Start of DATA PROVIDED

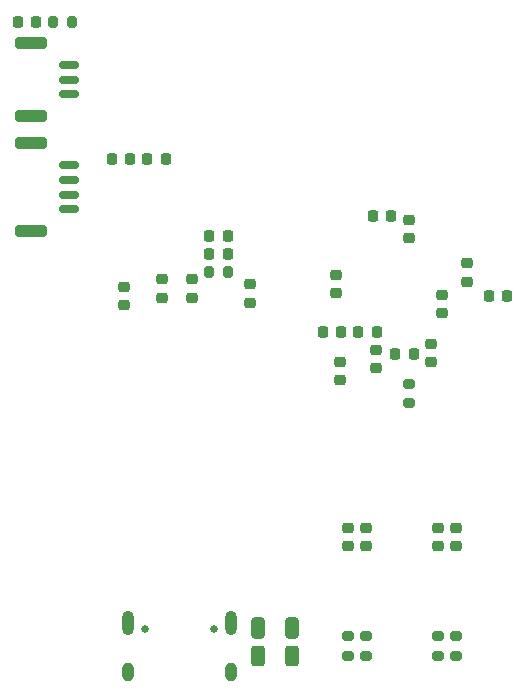
<source format=gbr>
%TF.GenerationSoftware,KiCad,Pcbnew,(6.0.1)*%
%TF.CreationDate,2023-04-01T17:19:45+08:00*%
%TF.ProjectId,EtherCAT2XXX,45746865-7243-4415-9432-5858582e6b69,rev?*%
%TF.SameCoordinates,Original*%
%TF.FileFunction,Soldermask,Bot*%
%TF.FilePolarity,Negative*%
%FSLAX46Y46*%
G04 Gerber Fmt 4.6, Leading zero omitted, Abs format (unit mm)*
G04 Created by KiCad (PCBNEW (6.0.1)) date 2023-04-01 17:19:45*
%MOMM*%
%LPD*%
G01*
G04 APERTURE LIST*
G04 Aperture macros list*
%AMRoundRect*
0 Rectangle with rounded corners*
0 $1 Rounding radius*
0 $2 $3 $4 $5 $6 $7 $8 $9 X,Y pos of 4 corners*
0 Add a 4 corners polygon primitive as box body*
4,1,4,$2,$3,$4,$5,$6,$7,$8,$9,$2,$3,0*
0 Add four circle primitives for the rounded corners*
1,1,$1+$1,$2,$3*
1,1,$1+$1,$4,$5*
1,1,$1+$1,$6,$7*
1,1,$1+$1,$8,$9*
0 Add four rect primitives between the rounded corners*
20,1,$1+$1,$2,$3,$4,$5,0*
20,1,$1+$1,$4,$5,$6,$7,0*
20,1,$1+$1,$6,$7,$8,$9,0*
20,1,$1+$1,$8,$9,$2,$3,0*%
G04 Aperture macros list end*
%ADD10C,0.650000*%
%ADD11O,1.000000X2.100000*%
%ADD12O,1.000000X1.600000*%
%ADD13RoundRect,0.225000X0.250000X-0.225000X0.250000X0.225000X-0.250000X0.225000X-0.250000X-0.225000X0*%
%ADD14RoundRect,0.250000X0.325000X0.650000X-0.325000X0.650000X-0.325000X-0.650000X0.325000X-0.650000X0*%
%ADD15RoundRect,0.225000X-0.250000X0.225000X-0.250000X-0.225000X0.250000X-0.225000X0.250000X0.225000X0*%
%ADD16RoundRect,0.225000X-0.225000X-0.250000X0.225000X-0.250000X0.225000X0.250000X-0.225000X0.250000X0*%
%ADD17RoundRect,0.250000X0.312500X0.625000X-0.312500X0.625000X-0.312500X-0.625000X0.312500X-0.625000X0*%
%ADD18RoundRect,0.200000X-0.275000X0.200000X-0.275000X-0.200000X0.275000X-0.200000X0.275000X0.200000X0*%
%ADD19RoundRect,0.200000X0.200000X0.275000X-0.200000X0.275000X-0.200000X-0.275000X0.200000X-0.275000X0*%
%ADD20RoundRect,0.225000X0.225000X0.250000X-0.225000X0.250000X-0.225000X-0.250000X0.225000X-0.250000X0*%
%ADD21RoundRect,0.150000X0.700000X-0.150000X0.700000X0.150000X-0.700000X0.150000X-0.700000X-0.150000X0*%
%ADD22RoundRect,0.250000X1.100000X-0.250000X1.100000X0.250000X-1.100000X0.250000X-1.100000X-0.250000X0*%
%ADD23RoundRect,0.200000X-0.200000X-0.275000X0.200000X-0.275000X0.200000X0.275000X-0.200000X0.275000X0*%
%ADD24RoundRect,0.218750X-0.218750X-0.256250X0.218750X-0.256250X0.218750X0.256250X-0.218750X0.256250X0*%
G04 APERTURE END LIST*
D10*
%TO.C,J8*%
X11505000Y6800000D03*
X17285000Y6800000D03*
D11*
X10075000Y7330000D03*
D12*
X18715000Y3150000D03*
X10075000Y3150000D03*
D11*
X18715000Y7330000D03*
%TD*%
D13*
%TO.C,C42*%
X27980000Y27835000D03*
X27980000Y29385000D03*
%TD*%
D14*
%TO.C,C21*%
X23959165Y6849151D03*
X21009165Y6849151D03*
%TD*%
D15*
%TO.C,C43*%
X27670000Y36745000D03*
X27670000Y35195000D03*
%TD*%
D16*
%TO.C,C64*%
X40575000Y34950000D03*
X42125000Y34950000D03*
%TD*%
D15*
%TO.C,C49*%
X36580000Y35085000D03*
X36580000Y33535000D03*
%TD*%
D13*
%TO.C,C39*%
X31070000Y28875000D03*
X31070000Y30425000D03*
%TD*%
D16*
%TO.C,C36*%
X30775000Y41760000D03*
X32325000Y41760000D03*
%TD*%
D17*
%TO.C,R16*%
X23946665Y4509151D03*
X21021665Y4509151D03*
%TD*%
D13*
%TO.C,C22*%
X37814165Y13804151D03*
X37814165Y15354151D03*
%TD*%
D18*
%TO.C,R13*%
X36284165Y6164151D03*
X36284165Y4514151D03*
%TD*%
D19*
%TO.C,R45*%
X18525000Y37030000D03*
X16875000Y37030000D03*
%TD*%
D15*
%TO.C,C45*%
X38730000Y37745000D03*
X38730000Y36195000D03*
%TD*%
D20*
%TO.C,C53*%
X18475000Y38550000D03*
X16925000Y38550000D03*
%TD*%
D21*
%TO.C,J2*%
X5050000Y52050000D03*
X5050000Y53300000D03*
X5050000Y54550000D03*
D22*
X1850000Y56400000D03*
X1850000Y50200000D03*
%TD*%
D20*
%TO.C,C52*%
X18475000Y40070000D03*
X16925000Y40070000D03*
%TD*%
D13*
%TO.C,C57*%
X15420000Y34850000D03*
X15420000Y36400000D03*
%TD*%
%TO.C,C60*%
X9730000Y34200000D03*
X9730000Y35750000D03*
%TD*%
D18*
%TO.C,R14*%
X30194165Y6164151D03*
X30194165Y4514151D03*
%TD*%
D23*
%TO.C,R22*%
X3675000Y58190000D03*
X5325000Y58190000D03*
%TD*%
D20*
%TO.C,C47*%
X28080000Y31920000D03*
X26530000Y31920000D03*
%TD*%
D13*
%TO.C,C25*%
X28684165Y13799151D03*
X28684165Y15349151D03*
%TD*%
%TO.C,C23*%
X36294165Y13804151D03*
X36294165Y15354151D03*
%TD*%
D18*
%TO.C,R30*%
X33850000Y27545000D03*
X33850000Y25895000D03*
%TD*%
D16*
%TO.C,C58*%
X8645000Y46610000D03*
X10195000Y46610000D03*
%TD*%
D15*
%TO.C,C65*%
X20370000Y35975000D03*
X20370000Y34425000D03*
%TD*%
D21*
%TO.C,J3*%
X5050000Y42305000D03*
X5050000Y43555000D03*
X5050000Y44805000D03*
X5050000Y46055000D03*
D22*
X1850000Y40455000D03*
X1850000Y47905000D03*
%TD*%
D18*
%TO.C,R15*%
X28674165Y6164151D03*
X28674165Y4514151D03*
%TD*%
D13*
%TO.C,C37*%
X33800000Y39870000D03*
X33800000Y41420000D03*
%TD*%
D20*
%TO.C,C41*%
X34215000Y30060000D03*
X32665000Y30060000D03*
%TD*%
D13*
%TO.C,C62*%
X12930000Y34845000D03*
X12930000Y36395000D03*
%TD*%
%TO.C,C24*%
X30204165Y13804151D03*
X30204165Y15354151D03*
%TD*%
%TO.C,C40*%
X35710000Y29395000D03*
X35710000Y30945000D03*
%TD*%
D20*
%TO.C,C48*%
X31095000Y31920000D03*
X29545000Y31920000D03*
%TD*%
D24*
%TO.C,D3*%
X692500Y58190000D03*
X2267500Y58190000D03*
%TD*%
D20*
%TO.C,C51*%
X13210000Y46610000D03*
X11660000Y46610000D03*
%TD*%
D18*
%TO.C,R12*%
X37804165Y6164151D03*
X37804165Y4514151D03*
%TD*%
M02*

</source>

End of DATA PROVIDED

--- WHAT TO DO ---
The required answer is the material repeated exactly, with no images in it.

--- TASK OUTPUT ---
<source format=gbr>
%TF.GenerationSoftware,KiCad,Pcbnew,(6.0.1)*%
%TF.CreationDate,2023-04-01T17:19:45+08:00*%
%TF.ProjectId,EtherCAT2XXX,45746865-7243-4415-9432-5858582e6b69,rev?*%
%TF.SameCoordinates,Original*%
%TF.FileFunction,Soldermask,Bot*%
%TF.FilePolarity,Negative*%
%FSLAX46Y46*%
G04 Gerber Fmt 4.6, Leading zero omitted, Abs format (unit mm)*
G04 Created by KiCad (PCBNEW (6.0.1)) date 2023-04-01 17:19:45*
%MOMM*%
%LPD*%
G01*
G04 APERTURE LIST*
G04 Aperture macros list*
%AMRoundRect*
0 Rectangle with rounded corners*
0 $1 Rounding radius*
0 $2 $3 $4 $5 $6 $7 $8 $9 X,Y pos of 4 corners*
0 Add a 4 corners polygon primitive as box body*
4,1,4,$2,$3,$4,$5,$6,$7,$8,$9,$2,$3,0*
0 Add four circle primitives for the rounded corners*
1,1,$1+$1,$2,$3*
1,1,$1+$1,$4,$5*
1,1,$1+$1,$6,$7*
1,1,$1+$1,$8,$9*
0 Add four rect primitives between the rounded corners*
20,1,$1+$1,$2,$3,$4,$5,0*
20,1,$1+$1,$4,$5,$6,$7,0*
20,1,$1+$1,$6,$7,$8,$9,0*
20,1,$1+$1,$8,$9,$2,$3,0*%
G04 Aperture macros list end*
%ADD10C,0.650000*%
%ADD11O,1.000000X2.100000*%
%ADD12O,1.000000X1.600000*%
%ADD13RoundRect,0.225000X0.250000X-0.225000X0.250000X0.225000X-0.250000X0.225000X-0.250000X-0.225000X0*%
%ADD14RoundRect,0.250000X0.325000X0.650000X-0.325000X0.650000X-0.325000X-0.650000X0.325000X-0.650000X0*%
%ADD15RoundRect,0.225000X-0.250000X0.225000X-0.250000X-0.225000X0.250000X-0.225000X0.250000X0.225000X0*%
%ADD16RoundRect,0.225000X-0.225000X-0.250000X0.225000X-0.250000X0.225000X0.250000X-0.225000X0.250000X0*%
%ADD17RoundRect,0.250000X0.312500X0.625000X-0.312500X0.625000X-0.312500X-0.625000X0.312500X-0.625000X0*%
%ADD18RoundRect,0.200000X-0.275000X0.200000X-0.275000X-0.200000X0.275000X-0.200000X0.275000X0.200000X0*%
%ADD19RoundRect,0.200000X0.200000X0.275000X-0.200000X0.275000X-0.200000X-0.275000X0.200000X-0.275000X0*%
%ADD20RoundRect,0.225000X0.225000X0.250000X-0.225000X0.250000X-0.225000X-0.250000X0.225000X-0.250000X0*%
%ADD21RoundRect,0.150000X0.700000X-0.150000X0.700000X0.150000X-0.700000X0.150000X-0.700000X-0.150000X0*%
%ADD22RoundRect,0.250000X1.100000X-0.250000X1.100000X0.250000X-1.100000X0.250000X-1.100000X-0.250000X0*%
%ADD23RoundRect,0.200000X-0.200000X-0.275000X0.200000X-0.275000X0.200000X0.275000X-0.200000X0.275000X0*%
%ADD24RoundRect,0.218750X-0.218750X-0.256250X0.218750X-0.256250X0.218750X0.256250X-0.218750X0.256250X0*%
G04 APERTURE END LIST*
D10*
%TO.C,J8*%
X11505000Y6800000D03*
X17285000Y6800000D03*
D11*
X10075000Y7330000D03*
D12*
X18715000Y3150000D03*
X10075000Y3150000D03*
D11*
X18715000Y7330000D03*
%TD*%
D13*
%TO.C,C42*%
X27980000Y27835000D03*
X27980000Y29385000D03*
%TD*%
D14*
%TO.C,C21*%
X23959165Y6849151D03*
X21009165Y6849151D03*
%TD*%
D15*
%TO.C,C43*%
X27670000Y36745000D03*
X27670000Y35195000D03*
%TD*%
D16*
%TO.C,C64*%
X40575000Y34950000D03*
X42125000Y34950000D03*
%TD*%
D15*
%TO.C,C49*%
X36580000Y35085000D03*
X36580000Y33535000D03*
%TD*%
D13*
%TO.C,C39*%
X31070000Y28875000D03*
X31070000Y30425000D03*
%TD*%
D16*
%TO.C,C36*%
X30775000Y41760000D03*
X32325000Y41760000D03*
%TD*%
D17*
%TO.C,R16*%
X23946665Y4509151D03*
X21021665Y4509151D03*
%TD*%
D13*
%TO.C,C22*%
X37814165Y13804151D03*
X37814165Y15354151D03*
%TD*%
D18*
%TO.C,R13*%
X36284165Y6164151D03*
X36284165Y4514151D03*
%TD*%
D19*
%TO.C,R45*%
X18525000Y37030000D03*
X16875000Y37030000D03*
%TD*%
D15*
%TO.C,C45*%
X38730000Y37745000D03*
X38730000Y36195000D03*
%TD*%
D20*
%TO.C,C53*%
X18475000Y38550000D03*
X16925000Y38550000D03*
%TD*%
D21*
%TO.C,J2*%
X5050000Y52050000D03*
X5050000Y53300000D03*
X5050000Y54550000D03*
D22*
X1850000Y56400000D03*
X1850000Y50200000D03*
%TD*%
D20*
%TO.C,C52*%
X18475000Y40070000D03*
X16925000Y40070000D03*
%TD*%
D13*
%TO.C,C57*%
X15420000Y34850000D03*
X15420000Y36400000D03*
%TD*%
%TO.C,C60*%
X9730000Y34200000D03*
X9730000Y35750000D03*
%TD*%
D18*
%TO.C,R14*%
X30194165Y6164151D03*
X30194165Y4514151D03*
%TD*%
D23*
%TO.C,R22*%
X3675000Y58190000D03*
X5325000Y58190000D03*
%TD*%
D20*
%TO.C,C47*%
X28080000Y31920000D03*
X26530000Y31920000D03*
%TD*%
D13*
%TO.C,C25*%
X28684165Y13799151D03*
X28684165Y15349151D03*
%TD*%
%TO.C,C23*%
X36294165Y13804151D03*
X36294165Y15354151D03*
%TD*%
D18*
%TO.C,R30*%
X33850000Y27545000D03*
X33850000Y25895000D03*
%TD*%
D16*
%TO.C,C58*%
X8645000Y46610000D03*
X10195000Y46610000D03*
%TD*%
D15*
%TO.C,C65*%
X20370000Y35975000D03*
X20370000Y34425000D03*
%TD*%
D21*
%TO.C,J3*%
X5050000Y42305000D03*
X5050000Y43555000D03*
X5050000Y44805000D03*
X5050000Y46055000D03*
D22*
X1850000Y40455000D03*
X1850000Y47905000D03*
%TD*%
D18*
%TO.C,R15*%
X28674165Y6164151D03*
X28674165Y4514151D03*
%TD*%
D13*
%TO.C,C37*%
X33800000Y39870000D03*
X33800000Y41420000D03*
%TD*%
D20*
%TO.C,C41*%
X34215000Y30060000D03*
X32665000Y30060000D03*
%TD*%
D13*
%TO.C,C62*%
X12930000Y34845000D03*
X12930000Y36395000D03*
%TD*%
%TO.C,C24*%
X30204165Y13804151D03*
X30204165Y15354151D03*
%TD*%
%TO.C,C40*%
X35710000Y29395000D03*
X35710000Y30945000D03*
%TD*%
D20*
%TO.C,C48*%
X31095000Y31920000D03*
X29545000Y31920000D03*
%TD*%
D24*
%TO.C,D3*%
X692500Y58190000D03*
X2267500Y58190000D03*
%TD*%
D20*
%TO.C,C51*%
X13210000Y46610000D03*
X11660000Y46610000D03*
%TD*%
D18*
%TO.C,R12*%
X37804165Y6164151D03*
X37804165Y4514151D03*
%TD*%
M02*

</source>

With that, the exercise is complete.